If you've had anything to do with the Cronulla Caringbah Sharks then you'll know that the Dean family are kind of a big deal down in the Shire. 

Matt is the current club captain while his younger brother Bradley is the skipper of their Emerging Cup side, but it's their mother, Pam, who is the real hero at the Sharks.

She joined as a club member in 2001 when her sons started playing and has rapidly risen through the ranks to hold the titles of Secretary and Registrar amongst a host of other roles. 

Her influence hasn't been lost on Cronulla Caringbah Sharks Club President, Cameron Johnson, who credits Pam for helping the organisation go from strength to strength over the years. 

"I'm the actual President, but apart from that, she's doing basically everything else at the club. She deals with all the headaches and all the toing and froing and we couldn't function without her," Johnson told

"Three years ago I came up with an idea to start having teams for women because there was nothing available like that in the Shire. Most of the older heads thought I was kidding but she was one of the only ones to go along with the idea. 

"Now we've got five teams and we've won two premierships and I guarantee that wouldn't have happened without her support.

Try it: In the text about the Cronulla Caringbah Sharks, why did Cameron Johnson come up with the idea of starting teams for women? Answer in one to three sentences. These items have no connection to the text about the Cronulla Caringbah Sharks.

[Saved data entries]
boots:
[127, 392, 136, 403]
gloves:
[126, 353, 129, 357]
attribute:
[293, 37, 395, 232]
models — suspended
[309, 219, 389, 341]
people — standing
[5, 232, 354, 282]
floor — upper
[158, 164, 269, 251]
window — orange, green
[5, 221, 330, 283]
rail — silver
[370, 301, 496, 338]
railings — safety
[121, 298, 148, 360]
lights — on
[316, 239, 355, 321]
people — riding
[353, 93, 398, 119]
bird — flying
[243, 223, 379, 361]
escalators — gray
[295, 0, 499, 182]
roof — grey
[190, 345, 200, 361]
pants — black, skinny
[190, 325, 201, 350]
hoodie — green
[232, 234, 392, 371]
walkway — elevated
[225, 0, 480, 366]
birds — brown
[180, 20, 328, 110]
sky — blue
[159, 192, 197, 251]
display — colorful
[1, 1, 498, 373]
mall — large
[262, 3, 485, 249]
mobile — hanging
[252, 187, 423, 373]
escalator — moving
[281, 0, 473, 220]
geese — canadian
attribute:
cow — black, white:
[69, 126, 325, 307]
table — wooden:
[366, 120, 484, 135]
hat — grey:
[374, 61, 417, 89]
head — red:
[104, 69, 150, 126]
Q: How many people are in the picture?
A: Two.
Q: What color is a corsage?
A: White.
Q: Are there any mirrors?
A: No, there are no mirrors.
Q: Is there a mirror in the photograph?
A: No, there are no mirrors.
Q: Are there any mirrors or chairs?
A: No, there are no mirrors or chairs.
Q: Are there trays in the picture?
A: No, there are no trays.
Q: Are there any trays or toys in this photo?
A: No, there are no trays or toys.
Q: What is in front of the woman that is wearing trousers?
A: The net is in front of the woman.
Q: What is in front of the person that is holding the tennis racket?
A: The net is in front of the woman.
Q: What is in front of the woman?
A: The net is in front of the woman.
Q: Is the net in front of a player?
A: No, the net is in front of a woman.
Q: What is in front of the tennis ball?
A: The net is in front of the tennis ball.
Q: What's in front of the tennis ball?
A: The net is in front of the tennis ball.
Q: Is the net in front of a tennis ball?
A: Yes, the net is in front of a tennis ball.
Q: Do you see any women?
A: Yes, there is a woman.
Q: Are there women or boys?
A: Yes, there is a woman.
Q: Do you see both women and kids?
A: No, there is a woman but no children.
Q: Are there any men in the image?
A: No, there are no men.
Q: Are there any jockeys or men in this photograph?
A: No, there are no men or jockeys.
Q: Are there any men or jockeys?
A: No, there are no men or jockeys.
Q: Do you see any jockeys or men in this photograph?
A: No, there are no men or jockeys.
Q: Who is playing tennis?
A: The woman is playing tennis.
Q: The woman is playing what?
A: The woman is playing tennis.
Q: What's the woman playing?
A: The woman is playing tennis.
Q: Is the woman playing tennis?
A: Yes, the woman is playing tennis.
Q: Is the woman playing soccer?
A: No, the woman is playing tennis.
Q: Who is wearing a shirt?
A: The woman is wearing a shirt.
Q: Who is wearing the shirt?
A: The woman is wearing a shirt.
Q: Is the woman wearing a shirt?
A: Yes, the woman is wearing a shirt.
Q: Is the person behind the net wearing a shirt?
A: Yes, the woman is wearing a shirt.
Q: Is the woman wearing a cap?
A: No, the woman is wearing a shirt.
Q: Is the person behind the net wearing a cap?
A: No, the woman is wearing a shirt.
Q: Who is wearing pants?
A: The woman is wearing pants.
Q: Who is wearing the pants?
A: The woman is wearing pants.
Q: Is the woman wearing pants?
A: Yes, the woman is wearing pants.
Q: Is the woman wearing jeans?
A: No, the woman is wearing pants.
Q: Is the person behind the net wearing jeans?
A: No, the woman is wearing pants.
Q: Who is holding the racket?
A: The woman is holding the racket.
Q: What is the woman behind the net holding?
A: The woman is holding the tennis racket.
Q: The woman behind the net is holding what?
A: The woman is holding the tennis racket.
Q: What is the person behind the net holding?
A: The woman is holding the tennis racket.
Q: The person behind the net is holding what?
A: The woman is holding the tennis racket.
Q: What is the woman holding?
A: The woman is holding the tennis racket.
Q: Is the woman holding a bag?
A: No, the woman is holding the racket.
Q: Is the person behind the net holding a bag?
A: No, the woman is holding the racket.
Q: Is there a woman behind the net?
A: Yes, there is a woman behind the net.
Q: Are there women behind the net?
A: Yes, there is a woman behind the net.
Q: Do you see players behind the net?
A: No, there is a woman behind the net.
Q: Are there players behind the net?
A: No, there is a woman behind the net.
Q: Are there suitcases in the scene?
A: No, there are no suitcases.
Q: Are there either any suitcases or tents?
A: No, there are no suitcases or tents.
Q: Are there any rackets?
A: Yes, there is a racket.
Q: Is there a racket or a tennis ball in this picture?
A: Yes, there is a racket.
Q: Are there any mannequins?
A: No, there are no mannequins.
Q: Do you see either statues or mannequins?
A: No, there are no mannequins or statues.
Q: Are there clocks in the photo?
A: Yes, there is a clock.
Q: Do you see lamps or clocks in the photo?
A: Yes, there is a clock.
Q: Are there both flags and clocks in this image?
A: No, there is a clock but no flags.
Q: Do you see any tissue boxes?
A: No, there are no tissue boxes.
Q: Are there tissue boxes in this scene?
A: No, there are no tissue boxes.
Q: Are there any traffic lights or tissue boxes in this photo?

Answer area: Johnson proposed teams for women because there was nothing like that available in the Shire.